### INSTRUCTIONS FOR THE TASK
All entries below are to be reproduced exactly.
::::::::::
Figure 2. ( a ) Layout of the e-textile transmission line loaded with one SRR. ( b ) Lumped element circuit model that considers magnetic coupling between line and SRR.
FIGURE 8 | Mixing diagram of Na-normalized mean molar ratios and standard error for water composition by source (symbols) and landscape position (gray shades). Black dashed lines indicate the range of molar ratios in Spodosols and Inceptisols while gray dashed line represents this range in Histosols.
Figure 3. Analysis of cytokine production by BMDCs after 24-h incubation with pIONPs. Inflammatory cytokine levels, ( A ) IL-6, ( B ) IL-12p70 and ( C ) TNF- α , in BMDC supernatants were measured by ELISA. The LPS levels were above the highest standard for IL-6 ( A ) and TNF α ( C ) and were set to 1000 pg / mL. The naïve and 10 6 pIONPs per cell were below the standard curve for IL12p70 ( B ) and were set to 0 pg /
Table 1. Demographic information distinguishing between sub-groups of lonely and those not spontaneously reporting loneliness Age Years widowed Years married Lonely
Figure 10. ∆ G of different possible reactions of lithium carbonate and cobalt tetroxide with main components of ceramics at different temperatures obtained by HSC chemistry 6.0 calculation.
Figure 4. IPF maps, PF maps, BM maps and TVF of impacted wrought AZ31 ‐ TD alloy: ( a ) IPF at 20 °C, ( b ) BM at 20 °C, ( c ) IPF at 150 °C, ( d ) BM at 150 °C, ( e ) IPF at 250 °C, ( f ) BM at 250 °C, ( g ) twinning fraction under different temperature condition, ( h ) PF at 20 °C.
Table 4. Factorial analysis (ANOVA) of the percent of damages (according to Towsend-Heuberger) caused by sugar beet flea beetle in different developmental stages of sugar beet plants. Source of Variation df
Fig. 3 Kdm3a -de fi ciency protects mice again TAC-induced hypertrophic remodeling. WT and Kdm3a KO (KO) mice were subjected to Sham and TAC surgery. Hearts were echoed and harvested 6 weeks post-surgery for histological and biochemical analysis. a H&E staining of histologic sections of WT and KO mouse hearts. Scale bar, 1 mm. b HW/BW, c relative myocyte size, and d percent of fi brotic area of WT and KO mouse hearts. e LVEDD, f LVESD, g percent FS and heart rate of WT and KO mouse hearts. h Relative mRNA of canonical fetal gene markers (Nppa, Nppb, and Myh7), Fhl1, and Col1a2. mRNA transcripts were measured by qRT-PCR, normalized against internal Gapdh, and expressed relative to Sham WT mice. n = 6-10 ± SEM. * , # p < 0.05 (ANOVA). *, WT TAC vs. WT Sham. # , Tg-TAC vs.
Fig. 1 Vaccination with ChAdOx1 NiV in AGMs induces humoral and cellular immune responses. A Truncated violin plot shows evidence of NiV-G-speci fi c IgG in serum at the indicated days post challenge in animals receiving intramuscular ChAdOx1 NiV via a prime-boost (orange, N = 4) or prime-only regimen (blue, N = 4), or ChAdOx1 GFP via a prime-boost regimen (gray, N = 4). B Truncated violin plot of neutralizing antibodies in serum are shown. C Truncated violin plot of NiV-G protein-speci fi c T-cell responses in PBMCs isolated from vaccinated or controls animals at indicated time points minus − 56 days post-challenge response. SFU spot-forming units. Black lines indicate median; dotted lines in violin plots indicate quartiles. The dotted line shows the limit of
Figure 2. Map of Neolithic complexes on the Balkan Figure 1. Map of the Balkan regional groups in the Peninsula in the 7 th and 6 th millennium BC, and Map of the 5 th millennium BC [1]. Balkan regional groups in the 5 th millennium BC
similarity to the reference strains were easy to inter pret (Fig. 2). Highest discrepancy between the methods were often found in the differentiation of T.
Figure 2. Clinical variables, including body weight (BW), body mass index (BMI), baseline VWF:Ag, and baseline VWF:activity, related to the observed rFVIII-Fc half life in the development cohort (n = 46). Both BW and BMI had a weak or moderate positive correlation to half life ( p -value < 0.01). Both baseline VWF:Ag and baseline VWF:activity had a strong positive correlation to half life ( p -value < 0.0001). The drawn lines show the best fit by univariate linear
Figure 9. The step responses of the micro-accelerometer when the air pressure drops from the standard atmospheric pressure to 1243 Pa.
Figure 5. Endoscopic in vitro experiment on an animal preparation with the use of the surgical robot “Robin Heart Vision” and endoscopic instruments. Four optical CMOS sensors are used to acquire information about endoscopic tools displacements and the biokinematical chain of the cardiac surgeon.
::::::::::
### EXERCISE SOLUTION
Figure 2. ( a ) Layout of the e-textile transmission line loaded with one SRR. ( b ) Lumped element circuit model that considers magnetic coupling between line and SRR.
FIGURE 8 | Mixing diagram of Na-normalized mean molar ratios and standard error for water composition by source (symbols) and landscape position (gray shades). Black dashed lines indicate the range of molar ratios in Spodosols and Inceptisols while gray dashed line represents this range in Histosols.
Figure 3. Analysis of cytokine production by BMDCs after 24-h incubation with pIONPs. Inflammatory cytokine levels, ( A ) IL-6, ( B ) IL-12p70 and ( C ) TNF- α , in BMDC supernatants were measured by ELISA. The LPS levels were above the highest standard for IL-6 ( A ) and TNF α ( C ) and were set to 1000 pg / mL. The naïve and 10 6 pIONPs per cell were below the standard curve for IL12p70 ( B ) and were set to 0 pg /
Table 1. Demographic information distinguishing between sub-groups of lonely and those not spontaneously reporting loneliness Age Years widowed Years married Lonely
Figure 10. ∆ G of different possible reactions of lithium carbonate and cobalt tetroxide with main components of ceramics at different temperatures obtained by HSC chemistry 6.0 calculation.
Figure 4. IPF maps, PF maps, BM maps and TVF of impacted wrought AZ31 ‐ TD alloy: ( a ) IPF at 20 °C, ( b ) BM at 20 °C, ( c ) IPF at 150 °C, ( d ) BM at 150 °C, ( e ) IPF at 250 °C, ( f ) BM at 250 °C, ( g ) twinning fraction under different temperature condition, ( h ) PF at 20 °C.
Table 4. Factorial analysis (ANOVA) of the percent of damages (according to Towsend-Heuberger) caused by sugar beet flea beetle in different developmental stages of sugar beet plants. Source of Variation df
Fig. 3 Kdm3a -de fi ciency protects mice again TAC-induced hypertrophic remodeling. WT and Kdm3a KO (KO) mice were subjected to Sham and TAC surgery. Hearts were echoed and harvested 6 weeks post-surgery for histological and biochemical analysis. a H&E staining of histologic sections of WT and KO mouse hearts. Scale bar, 1 mm. b HW/BW, c relative myocyte size, and d percent of fi brotic area of WT and KO mouse hearts. e LVEDD, f LVESD, g percent FS and heart rate of WT and KO mouse hearts. h Relative mRNA of canonical fetal gene markers (Nppa, Nppb, and Myh7), Fhl1, and Col1a2. mRNA transcripts were measured by qRT-PCR, normalized against internal Gapdh, and expressed relative to Sham WT mice. n = 6-10 ± SEM. * , # p < 0.05 (ANOVA). *, WT TAC vs. WT Sham. # , Tg-TAC vs.
Fig. 1 Vaccination with ChAdOx1 NiV in AGMs induces humoral and cellular immune responses. A Truncated violin plot shows evidence of NiV-G-speci fi c IgG in serum at the indicated days post challenge in animals receiving intramuscular ChAdOx1 NiV via a prime-boost (orange, N = 4) or prime-only regimen (blue, N = 4), or ChAdOx1 GFP via a prime-boost regimen (gray, N = 4). B Truncated violin plot of neutralizing antibodies in serum are shown. C Truncated violin plot of NiV-G protein-speci fi c T-cell responses in PBMCs isolated from vaccinated or controls animals at indicated time points minus − 56 days post-challenge response. SFU spot-forming units. Black lines indicate median; dotted lines in violin plots indicate quartiles. The dotted line shows the limit of
Figure 2. Map of Neolithic complexes on the Balkan Figure 1. Map of the Balkan regional groups in the Peninsula in the 7 th and 6 th millennium BC, and Map of the 5 th millennium BC [1]. Balkan regional groups in the 5 th millennium BC
similarity to the reference strains were easy to inter pret (Fig. 2). Highest discrepancy between the methods were often found in the differentiation of T.
Figure 2. Clinical variables, including body weight (BW), body mass index (BMI), baseline VWF:Ag, and baseline VWF:activity, related to the observed rFVIII-Fc half life in the development cohort (n = 46). Both BW and BMI had a weak or moderate positive correlation to half life ( p -value < 0.01). Both baseline VWF:Ag and baseline VWF:activity had a strong positive correlation to half life ( p -value < 0.0001). The drawn lines show the best fit by univariate linear
Figure 9. The step responses of the micro-accelerometer when the air pressure drops from the standard atmospheric pressure to 1243 Pa.
Figure 5. Endoscopic in vitro experiment on an animal preparation with the use of the surgical robot “Robin Heart Vision” and endoscopic instruments. Four optical CMOS sensors are used to acquire information about endoscopic tools displacements and the biokinematical chain of the cardiac surgeon.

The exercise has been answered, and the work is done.